■ Aim of the exercise:
All lines in the records below from the line with "Landessprache wünschen. Und" through the line with "Société par Actions Simplifiées (SAS)" are to be given again exactly, both ends included; the pictures are to be left out.

■ Supplied data:
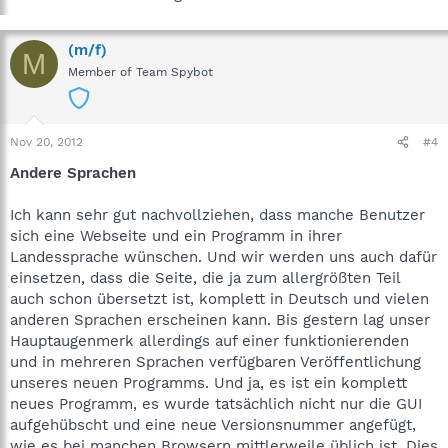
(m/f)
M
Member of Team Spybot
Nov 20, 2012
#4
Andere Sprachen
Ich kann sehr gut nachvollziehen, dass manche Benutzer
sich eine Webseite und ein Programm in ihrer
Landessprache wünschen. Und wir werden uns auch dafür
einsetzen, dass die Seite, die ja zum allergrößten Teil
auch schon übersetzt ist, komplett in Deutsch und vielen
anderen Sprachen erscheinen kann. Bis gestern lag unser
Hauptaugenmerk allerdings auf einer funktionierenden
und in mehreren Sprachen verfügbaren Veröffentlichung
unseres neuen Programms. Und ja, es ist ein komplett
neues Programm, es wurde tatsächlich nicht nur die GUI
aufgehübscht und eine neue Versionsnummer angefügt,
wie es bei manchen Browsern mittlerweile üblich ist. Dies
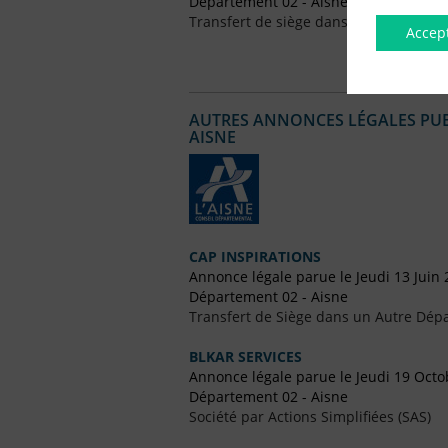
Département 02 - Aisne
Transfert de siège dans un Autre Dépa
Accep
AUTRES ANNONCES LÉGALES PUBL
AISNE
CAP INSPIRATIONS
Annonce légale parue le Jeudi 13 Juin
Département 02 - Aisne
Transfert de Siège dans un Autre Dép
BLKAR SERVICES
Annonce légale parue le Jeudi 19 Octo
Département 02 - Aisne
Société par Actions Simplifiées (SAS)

---

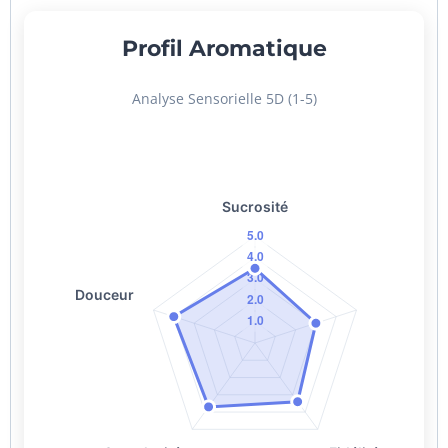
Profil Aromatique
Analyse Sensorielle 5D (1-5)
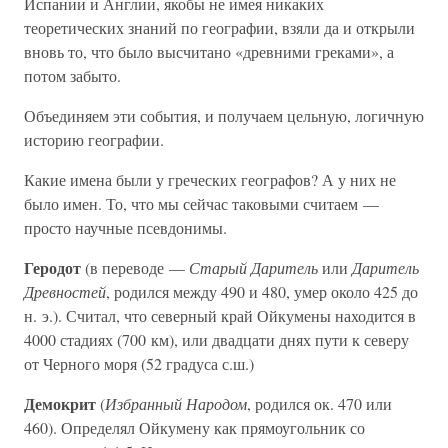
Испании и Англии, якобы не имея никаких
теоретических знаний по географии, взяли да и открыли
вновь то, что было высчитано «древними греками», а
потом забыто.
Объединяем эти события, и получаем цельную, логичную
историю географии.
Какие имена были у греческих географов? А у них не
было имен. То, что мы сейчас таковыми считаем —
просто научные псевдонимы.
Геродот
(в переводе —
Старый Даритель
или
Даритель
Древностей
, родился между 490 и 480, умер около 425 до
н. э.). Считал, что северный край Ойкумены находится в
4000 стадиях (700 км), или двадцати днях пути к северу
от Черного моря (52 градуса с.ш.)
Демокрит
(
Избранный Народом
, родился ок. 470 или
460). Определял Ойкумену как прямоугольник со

■ Expected answer:
Landessprache wünschen. Und wir werden uns auch dafür
einsetzen, dass die Seite, die ja zum allergrößten Teil
auch schon übersetzt ist, komplett in Deutsch und vielen
anderen Sprachen erscheinen kann. Bis gestern lag unser
Hauptaugenmerk allerdings auf einer funktionierenden
und in mehreren Sprachen verfügbaren Veröffentlichung
unseres neuen Programms. Und ja, es ist ein komplett
neues Programm, es wurde tatsächlich nicht nur die GUI
aufgehübscht und eine neue Versionsnummer angefügt,
wie es bei manchen Browsern mittlerweile üblich ist. Dies
Département 02 - Aisne
Transfert de siège dans un Autre Dépa
Accep
AUTRES ANNONCES LÉGALES PUBL
AISNE
CAP INSPIRATIONS
Annonce légale parue le Jeudi 13 Juin
Département 02 - Aisne
Transfert de Siège dans un Autre Dép
BLKAR SERVICES
Annonce légale parue le Jeudi 19 Octo
Département 02 - Aisne
Société par Actions Simplifiées (SAS)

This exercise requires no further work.